Research: 1-ai-textbook-platform
Branch: 1-ai-textbook-platform | Date: 2025-12-10 | Spec: specs/1-ai-textbook-platform/spec.md
Phase 0 Research Tasks and Findings
1. Research specific testing frameworks and strategies for Frontend (Docusaurus/React/TypeScript) and Backend (FastAPI/Python)
Task: Investigate best practices and suitable frameworks for unit, integration, and end-to-end testing for Docusaurus/React/TypeScript frontend and FastAPI/Python backend applications.
Decision:
- Frontend Testing:
- Unit/Integration: React Testing Library with Jest.

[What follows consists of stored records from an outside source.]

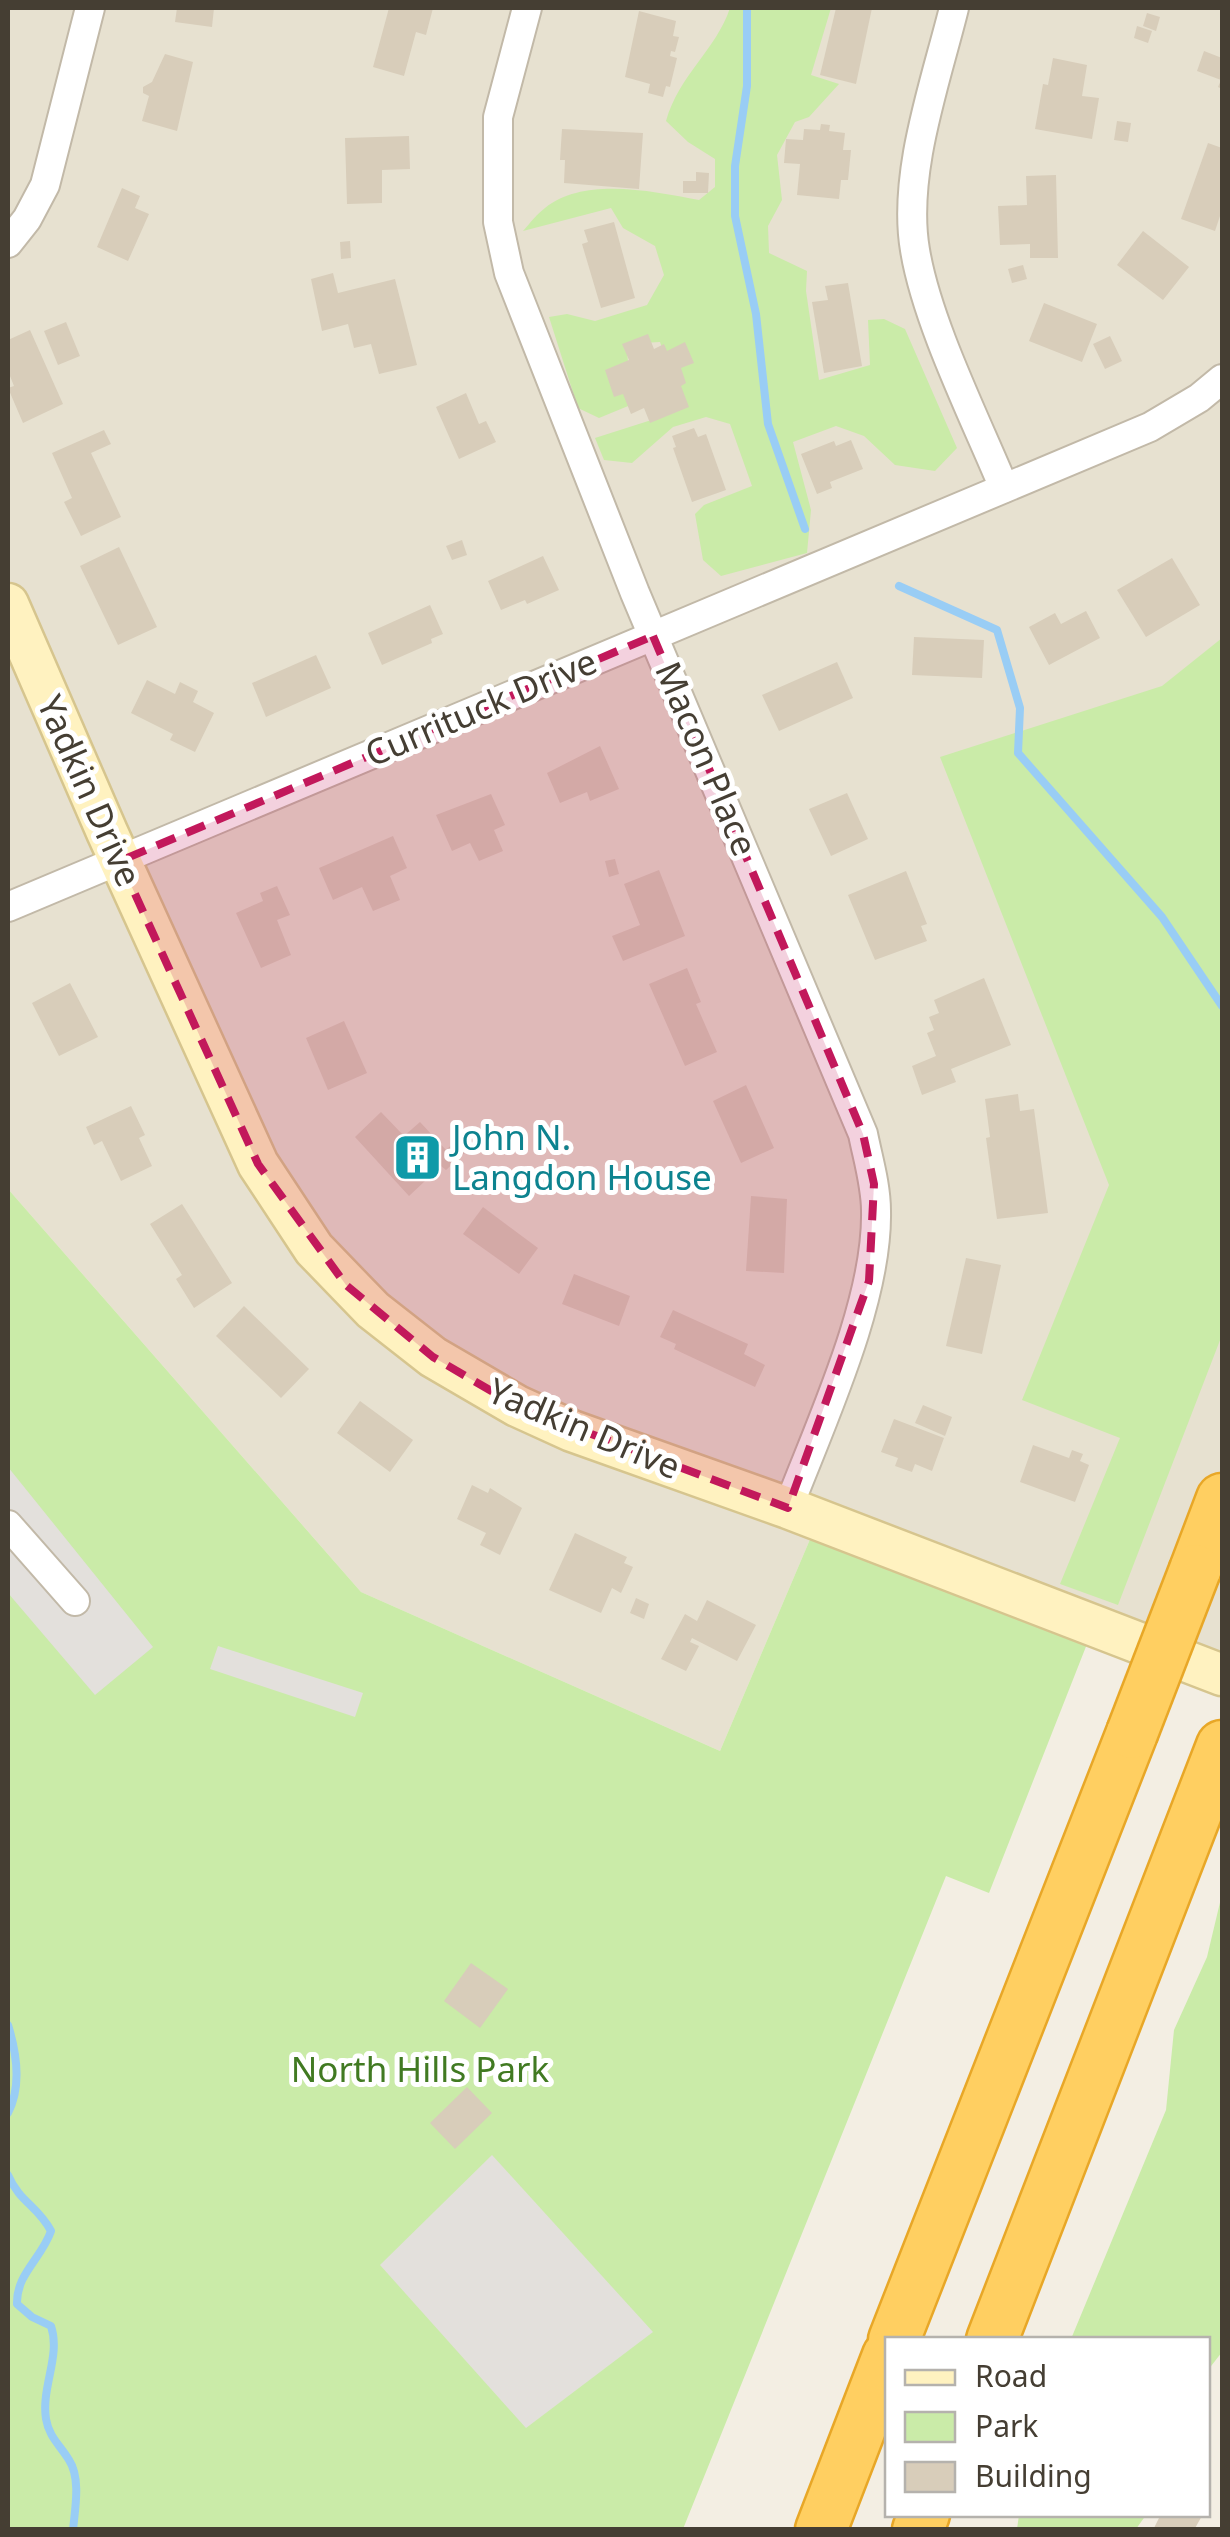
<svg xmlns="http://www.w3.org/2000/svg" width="1230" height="2537" font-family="'Noto Sans',sans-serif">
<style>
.residential{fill:#e7e1d0}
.green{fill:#caeba8}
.parking{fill:#e3e0dc}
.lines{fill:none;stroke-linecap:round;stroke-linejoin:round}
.stream{stroke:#99cdf5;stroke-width:8}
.building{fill:#d8cdba}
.street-casing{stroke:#c2b9a8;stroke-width:32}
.secondary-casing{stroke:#d6c58e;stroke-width:45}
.highway-casing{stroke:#e8a727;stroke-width:55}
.street{stroke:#fff;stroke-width:28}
.secondary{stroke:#fff2c0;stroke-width:40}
.highway{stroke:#ffcf61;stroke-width:50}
.highway-bridge-casing{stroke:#e8a727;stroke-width:55;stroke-linecap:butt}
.highway-bridge{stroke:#ffcf61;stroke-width:50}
.marked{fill:#c2185b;fill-opacity:0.2;stroke:#c2185b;stroke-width:8;stroke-dasharray:20 12;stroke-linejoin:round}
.labels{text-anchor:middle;stroke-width:10;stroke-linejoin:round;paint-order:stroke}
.street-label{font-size:35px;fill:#453e33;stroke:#fff}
.culture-label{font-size:35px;fill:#0d838f;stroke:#fff;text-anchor:start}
.park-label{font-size:35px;fill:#417a22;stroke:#fff}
</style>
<rect width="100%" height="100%" fill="#f3eee3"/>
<path class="residential" d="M8,8H1222V1696L811,1537L720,1751L361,1592L8,1189Z"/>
<g class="green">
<path d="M730,8H831L811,75L839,84L809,117L795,122L777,155L782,200L768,226L769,253L807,271L806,291L819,380L870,365L868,320L884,319L905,329L957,448L935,471L895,465L864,436L836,426L793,442L811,510L807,553L721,576L703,560L695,514L704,505L752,486L730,424L706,417L673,427L632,463L604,460L595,438L664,416L679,397L660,342L626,344L633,404L599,418L578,408L549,317L567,314L595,321L647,305L664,275L655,246L623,228L611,208L523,231C530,223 537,214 545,208C585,176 654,192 699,200L715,187V159L688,142L666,121C679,75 716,50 730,8Z"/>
<path d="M1222,638V1335L1118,1605L1060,1584L1120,1438L1022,1400L1109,1185L940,757L1162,686Z"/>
<path d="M8,1189L361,1592L720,1751L811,1537L1087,1644L989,1893L946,1876L683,2529H8Z"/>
<path d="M1222,1894V2352L1208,2370V2340L1071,2339L1166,2110L1174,2030L1207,1957Z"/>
<path d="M1019,2515V2514L1146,2515L1136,2529H1017Z"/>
</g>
<g class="parking">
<path d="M8,1467L153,1647L95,1695L8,1593Z"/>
<path d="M218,1646L363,1693L355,1717L210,1669Z"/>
<path d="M492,2155L653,2332L526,2428L380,2265Z"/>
</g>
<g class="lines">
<g class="stream">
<path d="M747,8V86L735,166V216L756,314L768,424L805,529"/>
<path d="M899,586L997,630L1020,708L1018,753L1162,917L1222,1006"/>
<path d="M8,2025C17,2054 22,2086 8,2113"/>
<path d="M8,2175C20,2203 37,2205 51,2231C42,2258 16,2274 17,2304L32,2317L51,2326C61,2356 41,2387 46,2419C49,2437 60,2445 69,2460C81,2478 75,2509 73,2530"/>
</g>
</g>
<g class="building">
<path d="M177,8H214L212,27L175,22Z"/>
<path d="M389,8H433L426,35L416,32L404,76L373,67Z"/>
<path d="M836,8H872L856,84L820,75Z"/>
<path d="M639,11L676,21L673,36L679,37L675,52L671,51L670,56L677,58L670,87L666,86L663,97L648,93L650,84L625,77Z"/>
<path d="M1147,13L1160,17L1156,31L1143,26Z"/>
<path d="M1137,26L1152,31L1148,43L1134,38Z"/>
<path d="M1204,51L1222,58V89L1218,87L1221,80L1197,71Z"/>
<path d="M165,54L193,62L177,131L142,121L149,96L143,93V87L152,82Z"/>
<path d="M1053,58L1087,65L1082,96L1099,98L1092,139L1035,129L1043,84L1048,85Z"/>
<path d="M1117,121L1131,123L1128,142L1114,140Z"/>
<path d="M821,124L830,125L829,131L845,133L843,150H851L848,180H841L839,199L797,195L800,164L784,163L786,139L803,140L804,129L820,130Z"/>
<path d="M562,129L643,133L639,189L564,183L565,160H560Z"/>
<path d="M409,136L410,169L382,170V203L347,204L345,138Z"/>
<path d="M1208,143L1222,148V210L1215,231L1181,219Z"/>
<path d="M696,172L709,173L708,193H683V181H696Z"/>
<path d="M1056,175L1058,258H1030V244L1000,245L998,206L1027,205L1026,176Z"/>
<path d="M122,188L140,196L135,208L149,214L128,261L97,247Z"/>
<path d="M614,222L635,298L601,308L582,244L588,242L584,230Z"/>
<path d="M1143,231L1189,267L1163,300L1117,265Z"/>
<path d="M350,241L351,258L341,259L340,242Z"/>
<path d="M1023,265L1027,279L1012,283L1008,269Z"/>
<path d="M333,273L338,293L395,279L417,365L379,374L371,344L354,348L348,324L322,331L311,279Z"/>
<path d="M848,283L862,366L824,373L812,302L828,300L825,286Z"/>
<path d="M1044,303L1097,324L1082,362L1029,341Z"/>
<path d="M66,322L80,356L58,365L44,331Z"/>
<path d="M30,330L63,404L23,423L8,388L14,386L8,371V340Z"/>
<path d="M648,334L654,349L664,344L667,351L685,342L694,363L681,368L686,383L681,386L689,407L650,423L644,408L631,414L623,394L614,397L605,370L629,360L622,344Z"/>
<path d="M1110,336L1122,361L1105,369L1093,344Z"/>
<path d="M466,393L479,424L486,421L496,442L459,459L436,407Z"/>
<path d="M694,428L698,437L706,434L726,490L692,502L673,448L676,447L672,436Z"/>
<path d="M104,430L111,444L91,453L121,517L81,536L64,502L72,498L52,453Z"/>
<path d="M851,440L863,469L830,482L832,488L817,494L801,454L834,441L836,446Z"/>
<path d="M462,540L467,555L452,560L446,546Z"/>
<path d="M119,547L157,627L118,645L80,566Z"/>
<path d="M543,556L559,590L527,604L525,600L501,610L488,581Z"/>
<path d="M1172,558L1200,605L1146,637L1117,590Z"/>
<path d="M430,605L443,634L431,639L432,643L382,665L368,633Z"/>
<path d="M1086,611L1100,638L1049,665L1029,627L1055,613L1061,624Z"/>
<path d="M914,637L984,640L982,678L912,675Z"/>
<path d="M316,655L331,688L266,717L252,683Z"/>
<path d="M837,662L853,698L779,731L762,695Z"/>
<path d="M147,680L175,694L180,682L198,691L193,702L214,713L195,752L170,740L173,734L131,713Z"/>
<path d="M600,746L619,789L590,801L587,792L560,803L547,773Z"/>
<path d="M847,793L868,839L831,856L809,809Z"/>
<path d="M491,794L505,825L494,830L503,851L479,861L470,843L452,851L436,815Z"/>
<path d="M393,836L407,868L390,876L400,900L373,911L362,887L333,900L319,868Z"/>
<path d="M615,859L619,874L609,877L605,861Z"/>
<path d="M659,870L685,936L623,961L612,936L640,925L624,884Z"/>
<path d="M906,871L927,924L921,926L927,941L875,960L848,895Z"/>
<path d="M277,886L290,915L277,920L291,955L261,968L236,913L263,901L260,893Z"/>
<path d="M687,968L701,1002L696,1004L717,1052L685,1066L649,984Z"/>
<path d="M984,978L1011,1045L951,1069L956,1082L922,1095L912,1066L936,1056L927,1033L934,1030L929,1017L939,1013L934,1000Z"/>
<path d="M70,983L98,1037L59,1056L32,1003Z"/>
<path d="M344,1021L367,1073L328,1090L306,1038Z"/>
<path d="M746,1085L774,1148L741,1163L713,1101Z"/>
<path d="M1018,1094L1020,1111L1034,1109L1048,1213L997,1219L986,1138L990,1137L985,1099Z"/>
<path d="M131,1106L145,1135L139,1138L152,1166L121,1181L102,1141L94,1145L86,1127Z"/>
<path d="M381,1112L404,1136L420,1122L446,1150L459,1138L469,1149L446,1170L441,1166L409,1196L355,1137Z"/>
<path d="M751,1196L787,1199L784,1273L746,1271Z"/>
<path d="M182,1204L232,1283L194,1308L176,1279L182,1275L150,1224Z"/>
<path d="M483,1207L538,1248L519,1274L463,1234Z"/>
<path d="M966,1258L1001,1265L982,1354L946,1346Z"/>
<path d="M574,1274L630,1296L619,1326L562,1304Z"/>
<path d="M244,1306L309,1369L281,1398L216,1336Z"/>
<path d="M673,1310L748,1344L744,1354L765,1365L755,1387L674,1349L676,1344L660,1337Z"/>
<path d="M360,1401L413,1440L390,1472L337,1433Z"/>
<path d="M923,1405L952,1417L945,1436L915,1423Z"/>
<path d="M894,1419L944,1438L932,1471L915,1464L912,1472L895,1466L898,1458L881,1452Z"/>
<path d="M1033,1445L1069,1458L1072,1450L1083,1454L1080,1461L1089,1465L1075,1502L1020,1482Z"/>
<path d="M472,1485L488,1493L490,1488L522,1508L500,1555L480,1545L486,1533L457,1519Z"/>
<path d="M575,1533L627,1557L624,1563L633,1567L621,1593L612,1588L601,1613L549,1590Z"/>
<path d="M636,1598L649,1604L644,1619L630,1613Z"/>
<path d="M707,1600L756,1625L737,1661L692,1638L690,1642L699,1646L686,1671L661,1659L685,1614L697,1621Z"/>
<path d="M471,1963L508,1989L480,2028L444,2001Z"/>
<path d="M467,2087L492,2113L455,2149L430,2123Z"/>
<path d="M1161,2514H1203L1194,2530H1153Z"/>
</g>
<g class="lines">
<defs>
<g id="street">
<path d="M527,8L498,117V222L509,273L635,593L863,1134C868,1159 876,1185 876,1211C878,1301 821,1422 788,1508"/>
<path d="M954,8C936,81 902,174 915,250C927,323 975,418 1004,488"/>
<path d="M8,243L27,219L45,185L90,8"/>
<path d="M8,907L1150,427L1199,398L1222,379"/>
<path d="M8,1525L75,1601"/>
</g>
<path id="secondary" d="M8,604L107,832L258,1164L314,1249L373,1310L433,1357L517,1406L572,1431L788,1508L1222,1675"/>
<g id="highway">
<path d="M1195,1570L1222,1499"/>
<path d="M894,2340L1132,1733"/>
<path d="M992,2340L1222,1746"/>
<path d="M821,2530L888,2356"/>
<path d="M918,2530L924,2514"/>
</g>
</defs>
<use href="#street" class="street-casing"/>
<use href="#secondary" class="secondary-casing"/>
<use href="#highway" class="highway-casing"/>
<use href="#street" class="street"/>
<use href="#secondary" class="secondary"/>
<use href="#highway" class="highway"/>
<defs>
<path id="highway-bridge" d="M1132,1733L1195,1570"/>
</defs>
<use href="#highway-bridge" class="highway-bridge-casing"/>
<use href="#highway-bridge" class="highway-bridge"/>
</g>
<path class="marked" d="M653,636L863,1134L874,1184L869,1281L788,1508L517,1406L433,1357L346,1285L258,1164L120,861Z"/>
<defs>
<symbol id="building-square" viewBox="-11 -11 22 22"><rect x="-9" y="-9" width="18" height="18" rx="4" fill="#0f9aa8" stroke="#fff"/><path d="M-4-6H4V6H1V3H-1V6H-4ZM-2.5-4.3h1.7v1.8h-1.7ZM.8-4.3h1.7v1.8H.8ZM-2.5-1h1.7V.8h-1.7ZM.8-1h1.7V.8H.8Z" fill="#fff"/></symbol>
</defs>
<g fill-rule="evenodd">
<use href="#building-square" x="390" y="1130" width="55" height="55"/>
</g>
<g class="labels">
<g class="street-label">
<text transform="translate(481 708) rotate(-23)" y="12">Currituck Drive</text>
<text transform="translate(706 759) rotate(67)" y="12">Macon Place</text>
<text transform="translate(89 791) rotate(66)" y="12">Yadkin Drive</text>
<text transform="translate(584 1429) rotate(23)" y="12">Yadkin Drive</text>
</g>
<g class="culture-label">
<text x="452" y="1150">John N.<tspan x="452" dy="40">Langdon House</tspan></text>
</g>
<g class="park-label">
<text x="420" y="2082">North Hills Park</text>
</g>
</g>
<rect width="1230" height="2537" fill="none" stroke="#453e33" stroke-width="20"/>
<rect x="885" y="2337" width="325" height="180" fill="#ffffff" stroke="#b5b2ad" stroke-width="2.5"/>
<rect x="905" y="2370" width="50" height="15" fill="#fff2c0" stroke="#b5b2ad" stroke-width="2.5"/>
<text x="975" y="2387" font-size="30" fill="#453e33">Road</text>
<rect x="905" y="2412" width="50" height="30" fill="#caeba8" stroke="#b5b2ad" stroke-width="2.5"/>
<text x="975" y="2437" font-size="30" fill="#453e33">Park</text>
<rect x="905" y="2462" width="50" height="30" fill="#d8cdba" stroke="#b5b2ad" stroke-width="2.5"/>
<text x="975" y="2487" font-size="30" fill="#453e33">Building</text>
</svg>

- End-to-End (E2E): Playwright (for cross-browser compatibility and robust automation).
- Backend Testing:
- Unit/Integration: Pytest with FastAPI's TestClient.
- API Contract Testing: Pydantic models for request/response validation. Rationale: These frameworks are widely adopted, well-documented, and provide comprehensive features for ensuring code quality across both frontend and backend. Playwright offers superior E2E capabilities compared to alternatives, and Pydantic provides strong typing and validation for API contracts. Alternatives considered:
- Frontend E2E: Cypress (chosen Playwright for better cross-browser support and tracing).
- Backend Unit: unittest (chosen Pytest for its simplicity and rich plugin ecosystem).
2. Define specific performance metrics and goals for "Production-ready"
Task: Research common performance benchmarks and goals for educational web applications and API services to define concrete metrics for responsiveness, throughput, and concurrent users, considering the constraints of GitHub Pages (frontend) and Render (backend) free tiers, and Qdrant free tier.
Decision:
- Frontend (User Experience):
- Largest Contentful Paint (LCP): < 2.5 seconds (mobile & desktop).
- First Input Delay (FID): < 100 milliseconds.
- Cumulative Layout Shift (CLS): < 0.1.
- Lighthouse Performance Score: > 85.
- Backend (API & RAG):
- API Response Time (p95): < 200 milliseconds for core textbook content retrieval.
- API Response Time (p95): < 500 milliseconds for RAG chatbot responses.
- Concurrency: Support 100 concurrent active users.
- Throughput: Handle 500 requests per minute (RPM).
- RAG Retrieval Latency: Qdrant vector search < 50ms. Rationale: These metrics provide a balanced view of user experience and backend efficiency, aligning with typical "production-ready" expectations for a modern web application. The targets are ambitious but achievable within the specified free-tier constraints with careful optimization, and the RAG-specific latency ensures a responsive chatbot experience. Alternatives considered: More aggressive performance targets (rejected due to free-tier constraints and the nature of an educational platform not requiring ultra-low latency for all operations). Simpler metrics (rejected for not providing enough detail for robust performance monitoring).